The Government perversely looks to manufactured culture for cultural policy advice and to learn which candidates are most marketable, but seems disinterested in protecting Britain’s truly cultural heritage from demise. Politicians praise and participate in The X Factor, yet participate in the destruction of the creative infrastructure that has not only produced arguably the greatest cultural achievements in modern British history, but has had a fundamental role in creating the financial foundations upon which the modern industry and its financial might (and tax contributions) depend. Communal musical cultural space is increasingly difficult to come by in Britain. The same conservatism inherent in the big 4 record companies that prevents the risks being taken that could kick start a new musical movement is reflected in Government legislation.
In 2003 the Government introduced a music licensing system that required any venue or stand-alone events to apply for permission. The Guardian claimed that the application process is so laborious that the number of venues may be ‘more than halved’, as ‘pub, bar and restaurant owners were likely simply to give up’.
More recently, in late 2008, London has seen the introduction of the Metropolitan Police Form 696, to which all 21 London boroughs have signed up.
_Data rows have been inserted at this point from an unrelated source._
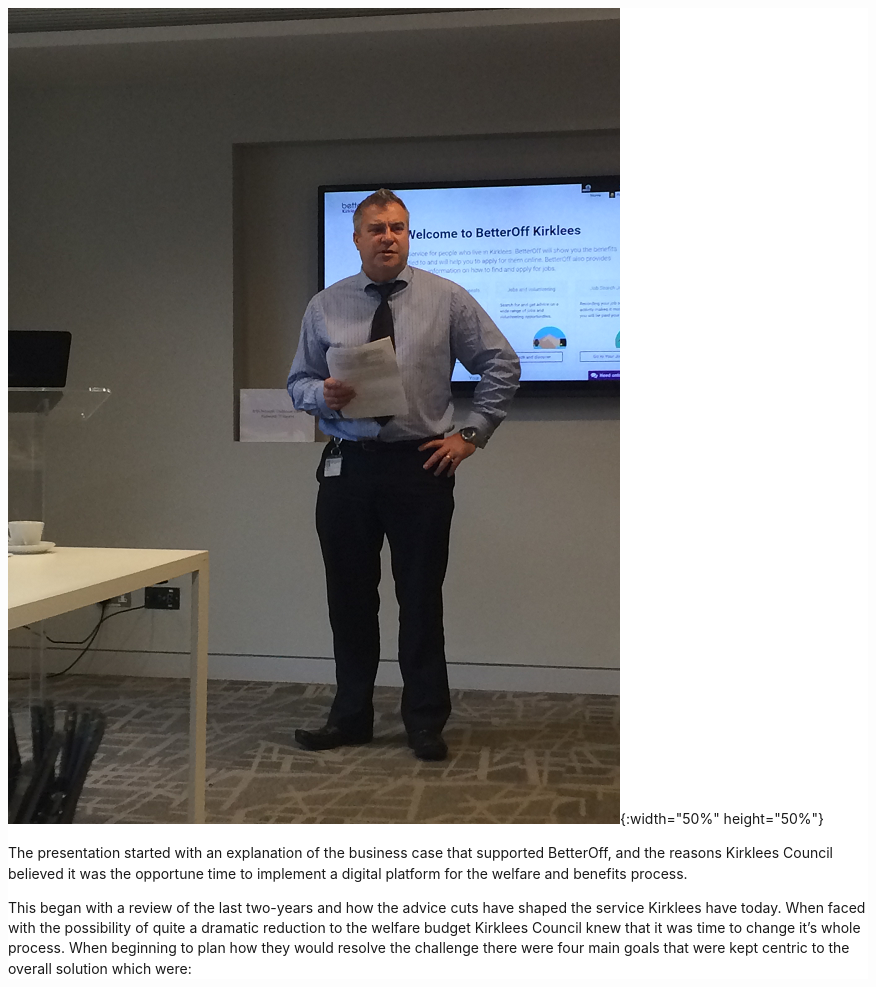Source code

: ![Steve Bird](/assets/images/2016-03-11-better-off-show-tell/img_1323.png){:width="50%" height="50%"}

The presentation started with an explanation of the business case that supported BetterOff, and the reasons Kirklees Council believed it was the opportune time to implement a digital platform for the welfare and benefits process.
 
This began with a review of the last two-years and how the advice cuts have shaped the service Kirklees have today. When faced with the possibility of quite a dramatic reduction to the welfare budget Kirklees Council knew that it was time to change it’s whole process. When beginning to plan how they would resolve the challenge there were four main goals that were kept centric to the overall solution which were:
 
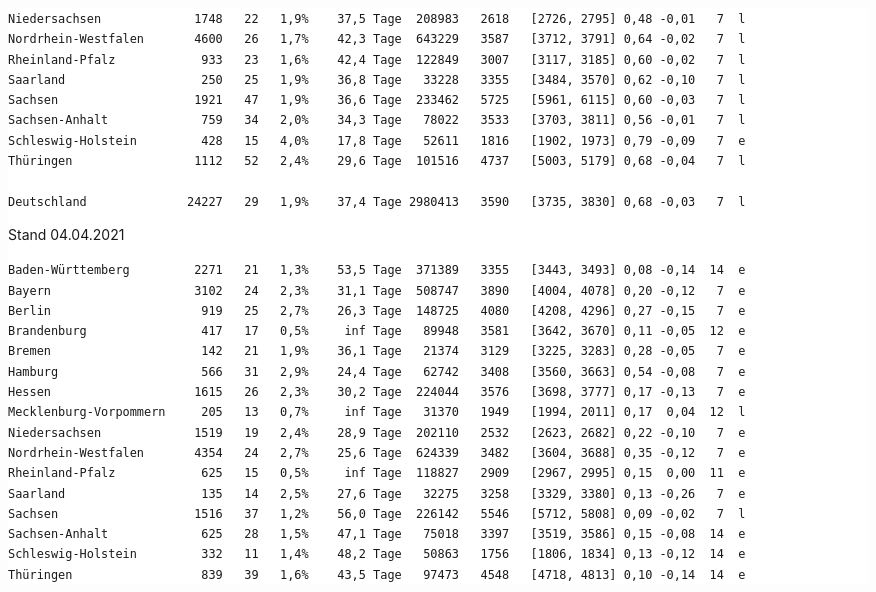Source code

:     Niedersachsen             1748   22   1,9%    37,5 Tage  208983   2618   [2726, 2795] 0,48 -0,01   7  l
    Nordrhein-Westfalen       4600   26   1,7%    42,3 Tage  643229   3587   [3712, 3791] 0,64 -0,02   7  l
    Rheinland-Pfalz            933   23   1,6%    42,4 Tage  122849   3007   [3117, 3185] 0,60 -0,02   7  l
    Saarland                   250   25   1,9%    36,8 Tage   33228   3355   [3484, 3570] 0,62 -0,10   7  l
    Sachsen                   1921   47   1,9%    36,6 Tage  233462   5725   [5961, 6115] 0,60 -0,03   7  l
    Sachsen-Anhalt             759   34   2,0%    34,3 Tage   78022   3533   [3703, 3811] 0,56 -0,01   7  l
    Schleswig-Holstein         428   15   4,0%    17,8 Tage   52611   1816   [1902, 1973] 0,79 -0,09   7  e
    Thüringen                 1112   52   2,4%    29,6 Tage  101516   4737   [5003, 5179] 0,68 -0,04   7  l

    Deutschland              24227   29   1,9%    37,4 Tage 2980413   3590   [3735, 3830] 0,68 -0,03   7  l


Stand 04.04.2021

    Baden-Württemberg         2271   21   1,3%    53,5 Tage  371389   3355   [3443, 3493] 0,08 -0,14  14  e
    Bayern                    3102   24   2,3%    31,1 Tage  508747   3890   [4004, 4078] 0,20 -0,12   7  e
    Berlin                     919   25   2,7%    26,3 Tage  148725   4080   [4208, 4296] 0,27 -0,15   7  e
    Brandenburg                417   17   0,5%     inf Tage   89948   3581   [3642, 3670] 0,11 -0,05  12  e
    Bremen                     142   21   1,9%    36,1 Tage   21374   3129   [3225, 3283] 0,28 -0,05   7  e
    Hamburg                    566   31   2,9%    24,4 Tage   62742   3408   [3560, 3663] 0,54 -0,08   7  e
    Hessen                    1615   26   2,3%    30,2 Tage  224044   3576   [3698, 3777] 0,17 -0,13   7  e
    Mecklenburg-Vorpommern     205   13   0,7%     inf Tage   31370   1949   [1994, 2011] 0,17  0,04  12  l
    Niedersachsen             1519   19   2,4%    28,9 Tage  202110   2532   [2623, 2682] 0,22 -0,10   7  e
    Nordrhein-Westfalen       4354   24   2,7%    25,6 Tage  624339   3482   [3604, 3688] 0,35 -0,12   7  e
    Rheinland-Pfalz            625   15   0,5%     inf Tage  118827   2909   [2967, 2995] 0,15  0,00  11  e
    Saarland                   135   14   2,5%    27,6 Tage   32275   3258   [3329, 3380] 0,13 -0,26   7  e
    Sachsen                   1516   37   1,2%    56,0 Tage  226142   5546   [5712, 5808] 0,09 -0,02   7  l
    Sachsen-Anhalt             625   28   1,5%    47,1 Tage   75018   3397   [3519, 3586] 0,15 -0,08  14  e
    Schleswig-Holstein         332   11   1,4%    48,2 Tage   50863   1756   [1806, 1834] 0,13 -0,12  14  e
    Thüringen                  839   39   1,6%    43,5 Tage   97473   4548   [4718, 4813] 0,10 -0,14  14  e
This is a compulsory risk-assessment form that requires the declaration of the names, addresses, aliases and telephone numbers of all musicians and other performers, and (initially) the ethnicity of the expected audience, 14 days in advance. Failure to do so allows the police to shut down the event, and venue owners can lose their licences, suffer fines and even be imprisoned. In November 2008 an afternoon charity concert of school bands in a public park organized by a local councillor was shut down by police, as not all the personal details of the performers were available to the councillor. Such a draconian approach impacts dramatically upon the grass roots of musical culture. For example, this particular event would appear to be very similar to one that took place in Woolton, Liverpool in the summer of 1957, where Lennon and McCartney met. In a statement, the British Academy of Songwriters, Composers and Authors has drawn attention to the ‘serious implications for the future of the live music industry’. If, for example a band member was to be replaced due to illness, an event could be shut down. Communal creative spaces, with open mike nights and ‘jamming’ would become impossible and performers would be denied the perennial breakthrough opportunity of filling in for a cancelled act.